Had I of titled this blog “On Green Frogs and their Manner of Calling” I would have instantly turned away those of you who are looking for light summer reading. It would have sounded far too scientific and, well, far too boring for a good beach read. Now, the subject of frog nostrils is much more intriguing. The mere fact that frogs have nostrils might be shocking enough to prompt the reader to continue on. O.K., so it’s not that intriguing. I take it that anyone reading this blog is not looking for a light summer read but a deep fascinating insightful look into the world of nature and how she works. What better way to do so than to delve deep into a frog’s nose. O.K., so that’s not true either. So what of it? The frog and his nose is the subject that needs exploring – even if it is in a shallow and superficial way.
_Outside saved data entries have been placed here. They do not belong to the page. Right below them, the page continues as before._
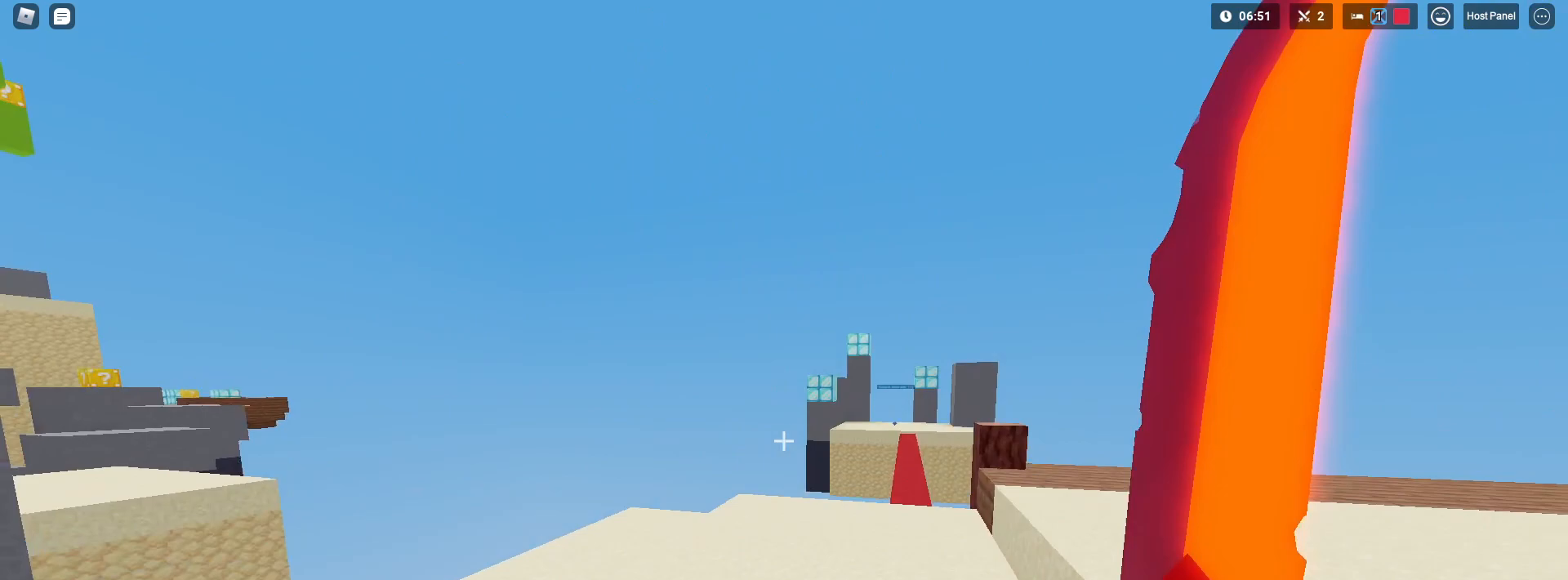
{"keys": ["shift", "w"], "mouse": [], "mouse_move": "still", "events": [[67, "space", "up"]]}
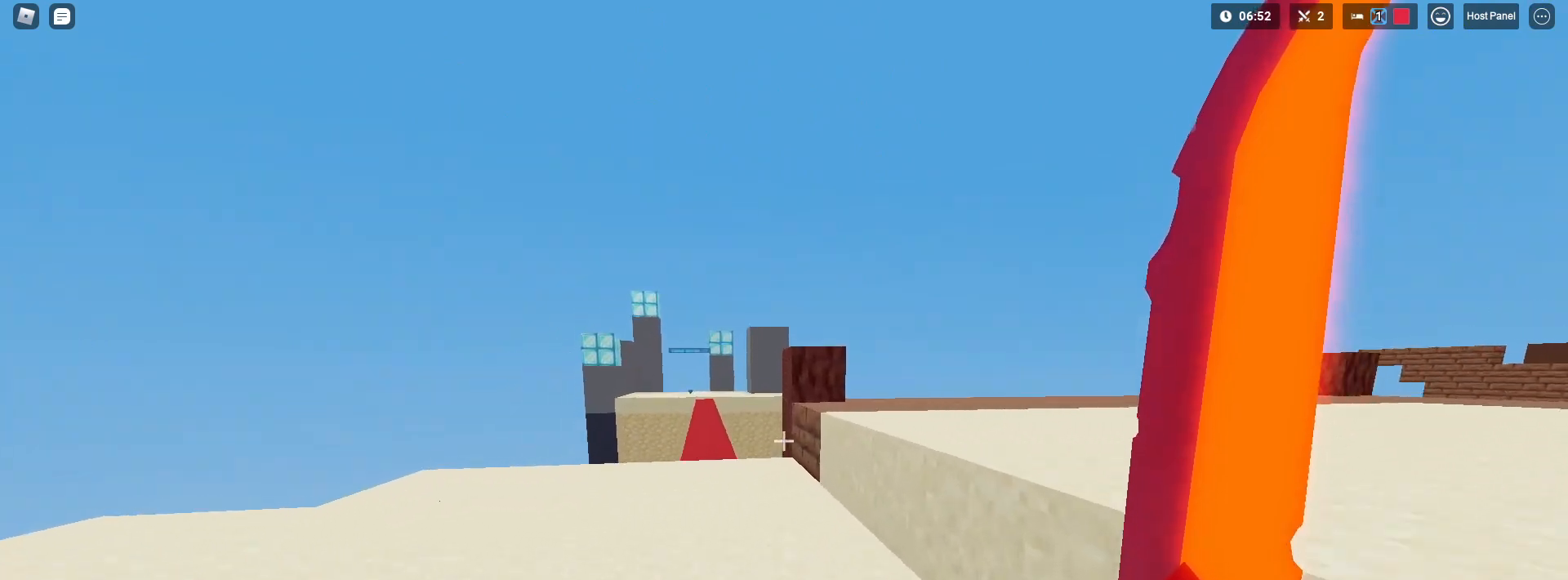
{"keys": ["shift", "w"], "mouse": [], "mouse_move": "still", "events": [[133, "3", "down"], [217, "3", "up"], [400, "e", "down"], [450, "e", "up"]]}
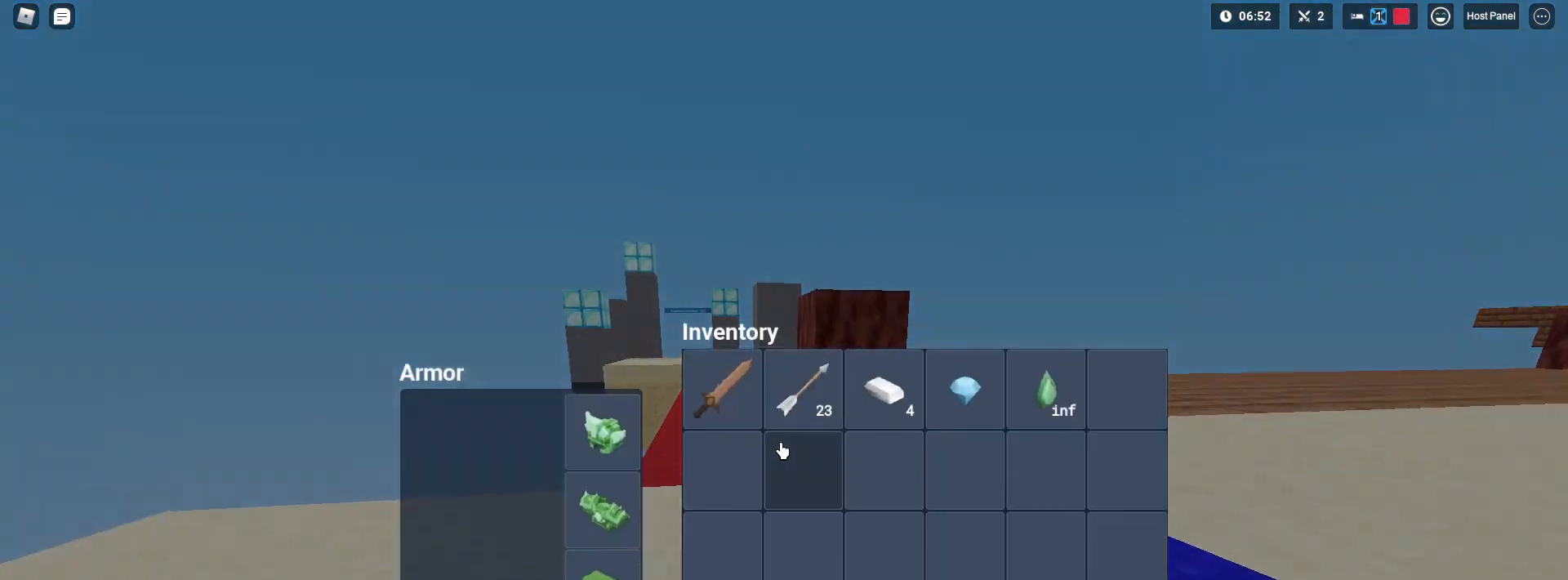
{"keys": ["shift", "w"], "mouse": [], "mouse_move": "still", "events": [[100, "e", "down"], [150, "e", "up"]]}
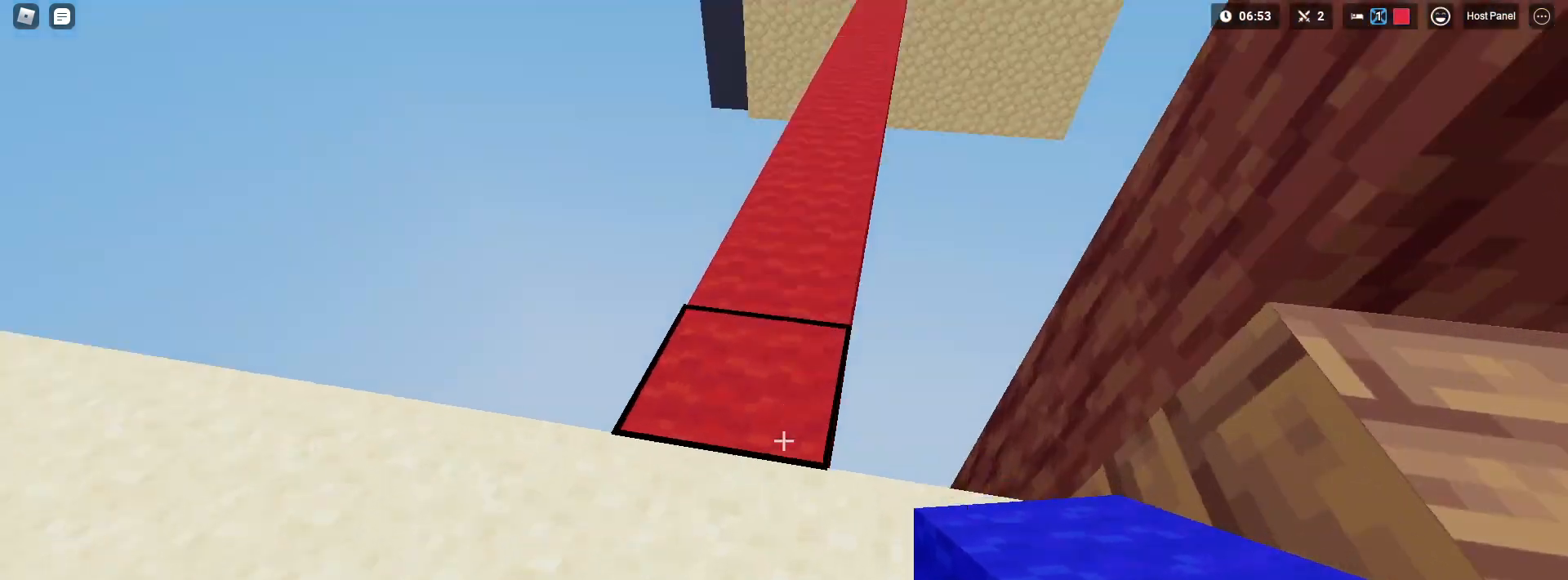
{"keys": ["shift", "space", "w"], "mouse": [], "mouse_move": "still", "events": [[67, "space", "down"], [350, "mouse_left", "down"], [383, "mouse_left", "up"], [433, "mouse_left", "down"], [483, "mouse_left", "up"]]}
The shallows rimming the edge of Dollar Lake are choked with all manner of submerged aquatic plants and floating lilies. Towards dusk, these places begin to resound with the clucking calls of the resident male Green Frogs. The silent sunset scene pictured above lacks the necessary amphibian sound track. These large frogs, second in size only to the portly Bullfrogs, can put out a hefty burp of a call but it fails to carry far. It is has a hollow quality that dissipates like a smoke ring. The calls are random and widely spaced, so they never become irritating to the human ear. I’m sure they are music to the feminine Greens, however.
One especially talkative fellow was located a few feet from my dock and I was prompted to watch him with great interest. Normally watching a stoic green frog is like watching paint dry since they will remain motionless for hours at a time. This one was in a calling mode and performed his task while floating half-submerged on the surface. His sequence was basically the same each time. The first noise out was the trademark “plunk” – a sound likened to plucking a loose banjo string. This was followed by a series of rolling “bulla-rup bulla-rup” vocalizations terminated by a final terse “tuck”. The last note had the quality of knocking on wood. Watch the video here and you’ll see and hear what I mean (note the competing notes of another green frog nearby).
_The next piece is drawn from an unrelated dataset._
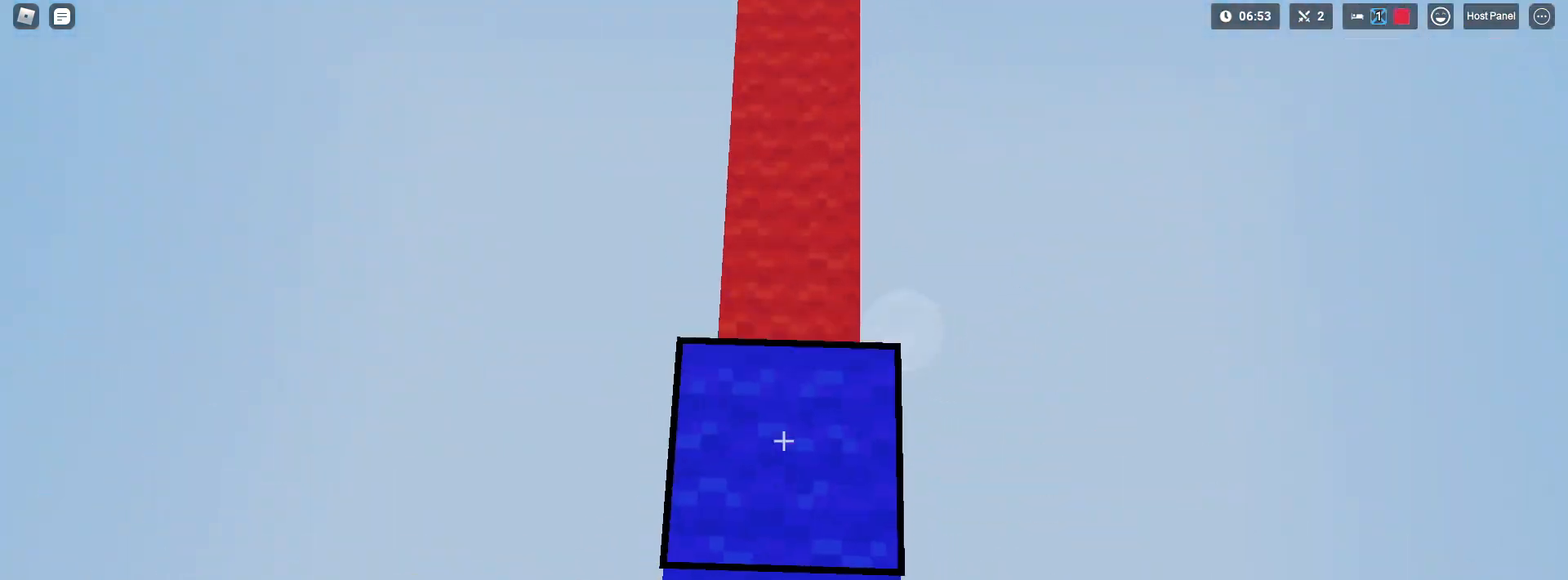
{"keys": ["shift", "space", "w"], "mouse": [], "mouse_move": "still", "events": [[33, "mouse_left", "down"], [83, "mouse_left", "up"], [183, "mouse_left", "down"], [233, "mouse_left", "up"], [333, "mouse_left", "down"], [417, "mouse_left", "up"], [450, "mouse_left", "down"], [500, "mouse_left", "up"]]}
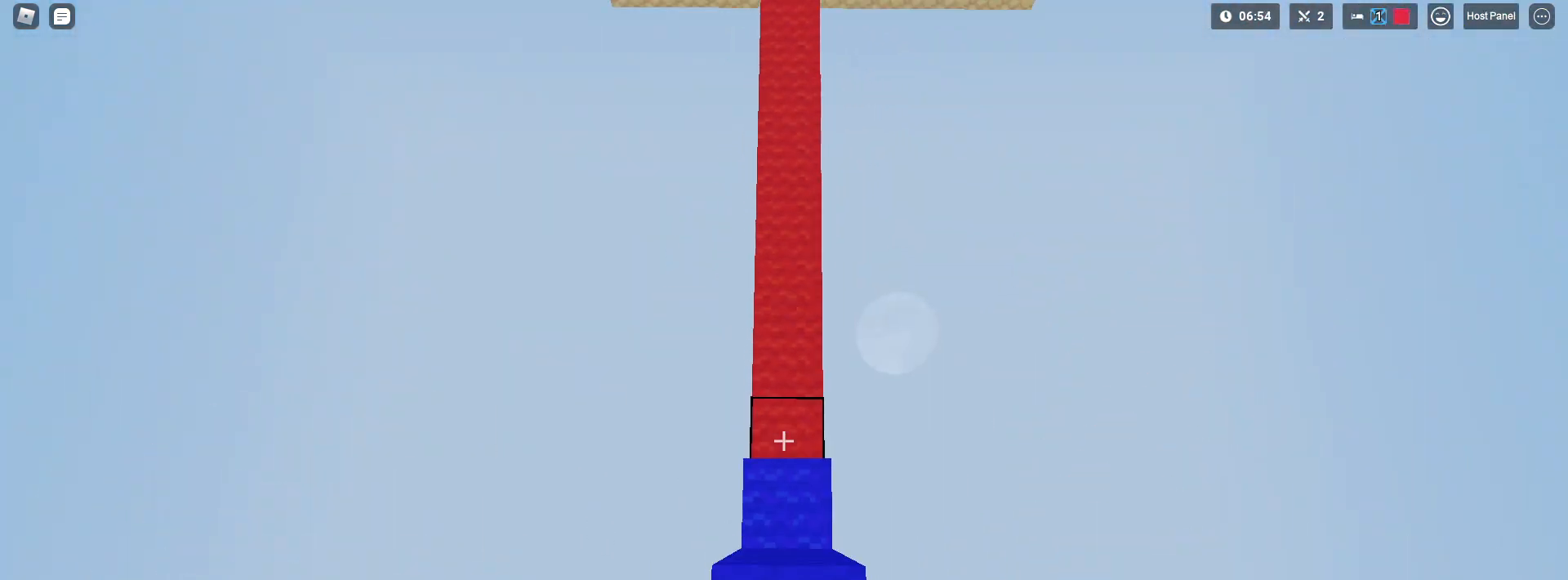
{"keys": ["shift", "space", "w"], "mouse": [], "mouse_move": "still", "events": [[100, "mouse_left", "down"], [150, "mouse_left", "up"]]}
Green Frogs have paired vocal sacs. Each time a rumble or a cluck is produced, the yellow throat pouch expands forward and around the sides under the ear drums. Air is forced between lung and throat and the whole body is involved in the thrust. The internal pressure even pushes out the ear drums a bit. Up until now, I had assumed that a single gulp of air was alternately sucked and blown through the vocal chords during this process, but in looking at the video and examining my photos I discovered something interesting (perhaps even fascinating) was happening. During the actual noise production, the frog closed his nostrils and opened them to inhale between notes. Like any good singer, he has mastered the art of breath spacing.
This is not something that would be noticeable without film evidence. Take another look at the video sequence and compare the two calling photos. In the first photo (above and detail here) the frog is inhaling and the tiny nostrils are wide open. In the second photo (below) the frog is in mid-call and the nostrils are pinched shut.
That, my friend is the singular purpose of this blog. If you seek more, you’ll need to haul out a worn copy of the “Biology of the Amphibia” and take it to the beach for a good long read.